Meredith Peter A
Department of Medicine and Therapeutics, University of Glasgow, Western Infirmary, Glasgow, Scotland, GL 116NT United Kingdom.
J Clin Hypertens (Greenwich). 2002 Jul-Aug;4(4 Suppl 1):15-9. doi: 10.1111/j.1524-6175.2002.01035.x.
The major randomized trials in hypertension have unequivocally demonstrated the benefits of treatment. None of these trials have sought to address the issue of the potential superiority of 24-hour blood pressure control.
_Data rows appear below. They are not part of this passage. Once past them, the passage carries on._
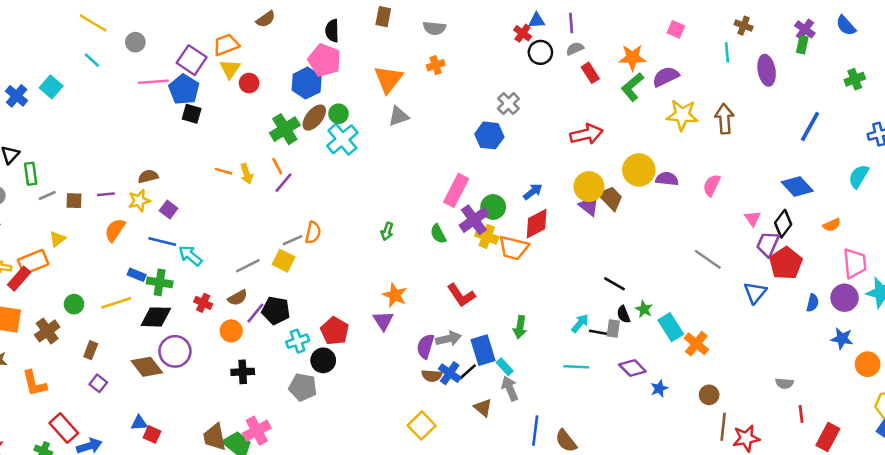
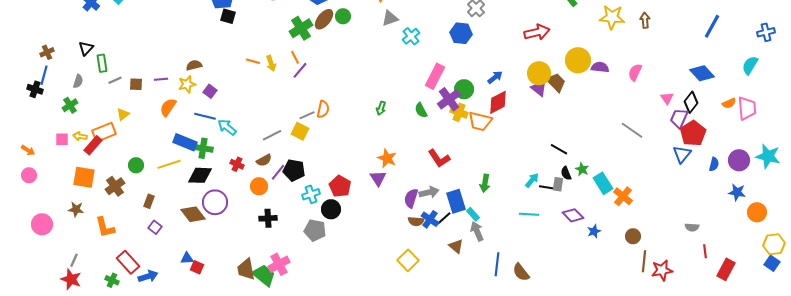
brown arrow: (724, 119) -> (645, 20), size x0.7
cyan cross: (342, 139) -> (411, 36), moved, size x0.7
pink trapezoid: (855, 263) -> (747, 108), moved
blue rectangle: (137, 275) -> (185, 142), size x1.6
blue triangle: (755, 293) -> (682, 154), moved

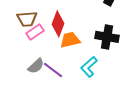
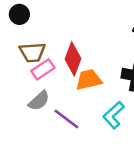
gray semicircle: (36, 66) -> (39, 101), moved

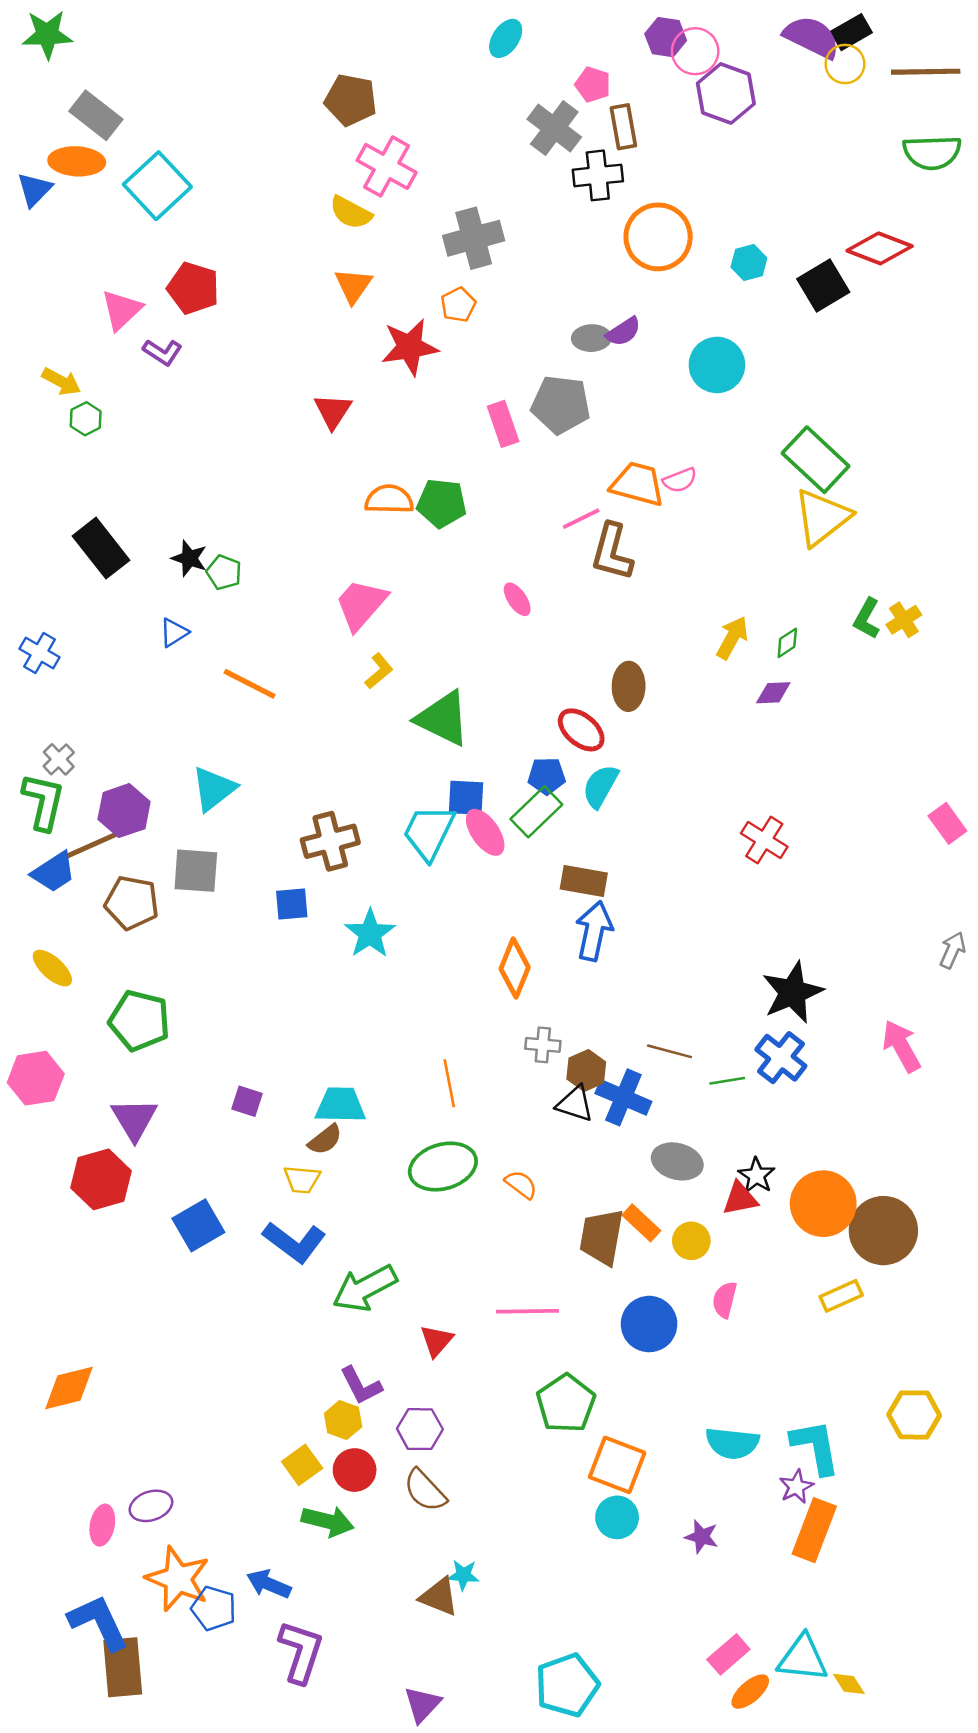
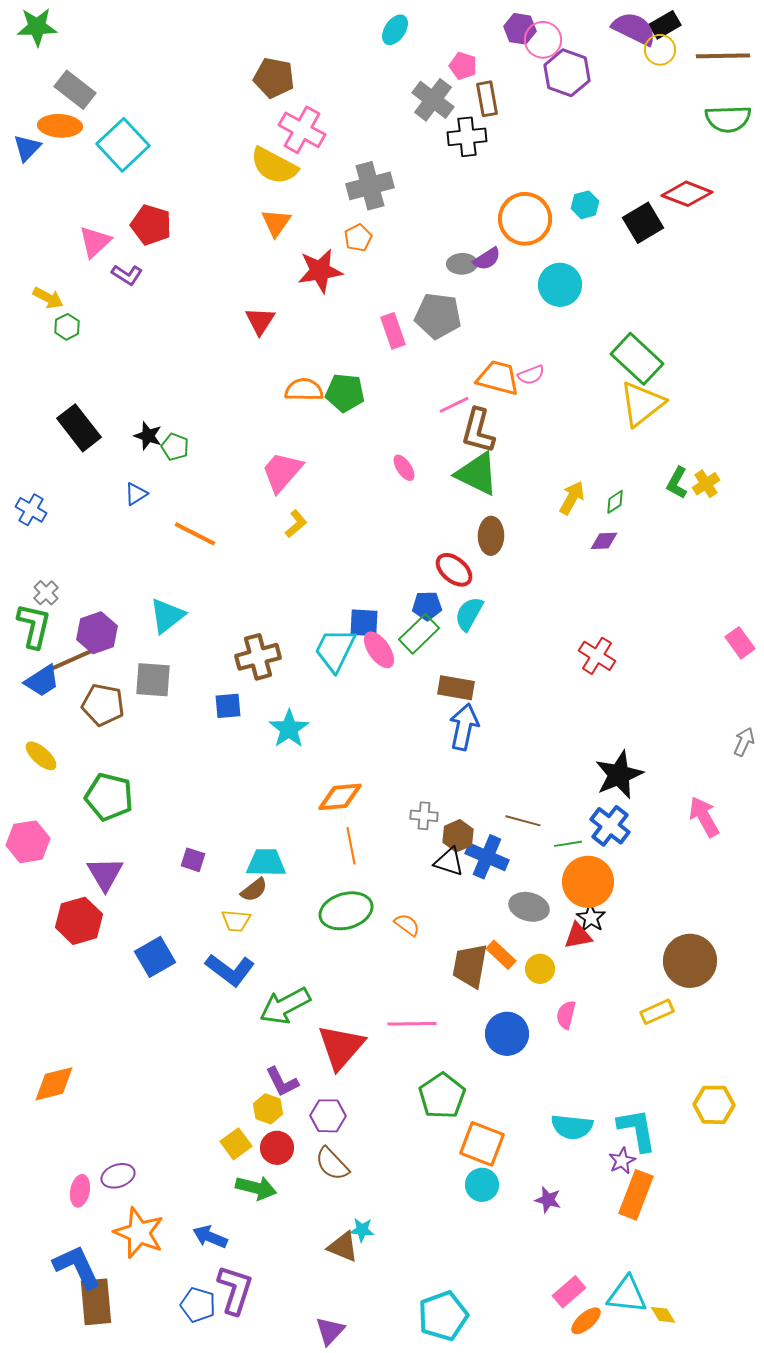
yellow semicircle: (351, 213) -> (274, 166), size x1.4
orange circle: (658, 237) -> (525, 219), moved
green triangle: (443, 718) -> (477, 474), moved
orange diamond: (515, 968) -> (340, 797), moved, turned 63
orange circle: (823, 1204) -> (588, 882), moved
red triangle: (436, 1341) -> (341, 1047), size x1.8
blue pentagon: (214, 1608) -> (198, 1305), moved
However, there is a volume of epidemiologic evidence to suggest that prevention of target organ damage requires the sustained reduction of blood pressure throughout the full 24-hour period between doses. Historically, some antihypertensive drugs have been approved for use at high doses to achieve apparent blood pressure control at the end of the once-daily dosing interval. This approach is flawed; attention is focused on this single time point at the end of the dosing interval, without due regard to the antihypertensive response during the rest of the dosing interval. Subsequently, guidelines formulated by the US Food and Drug Administration suggest that all antihypertensive drugs should consistently achieve a trough:peak ratio decline in blood pressure of at least 50%. Evidence suggests that antihypertensive drugs, such as calcium antagonists and angiotensin II receptor blockers, differ in their ability to provide 24-hour blood pressure control. For example, unlike some other angiotensin II receptor blockers, telmisartan provides consistent reduction of blood pressure during the 24-hour period.
高血压领域的主要随机试验已明确证明了治疗的益处。这些试验均未试图解决24小时血压控制潜在优势的问题。然而,有大量流行病学证据表明,预防靶器官损害需要在两次给药之间的整个24小时期间持续降低血压。从历史上看,一些抗高血压药物已被批准高剂量使用,以便在每日一次给药间隔结束时实现明显的血压控制。这种方法存在缺陷;注意力集中在给药间隔结束时的这个单一时间点,而没有充分考虑给药间隔其余时间的降压反应。随后,美国食品药品监督管理局制定的指南建议,所有抗高血压药物应始终使血压的谷峰比下降至少50%。有证据表明,抗高血压药物,如钙拮抗剂和血管紧张素II受体阻滞剂,在提供24小时血压控制的能力方面存在差异。例如,与其他一些血管紧张素II受体阻滞剂不同,替米沙坦在24小时期间能持续降低血压。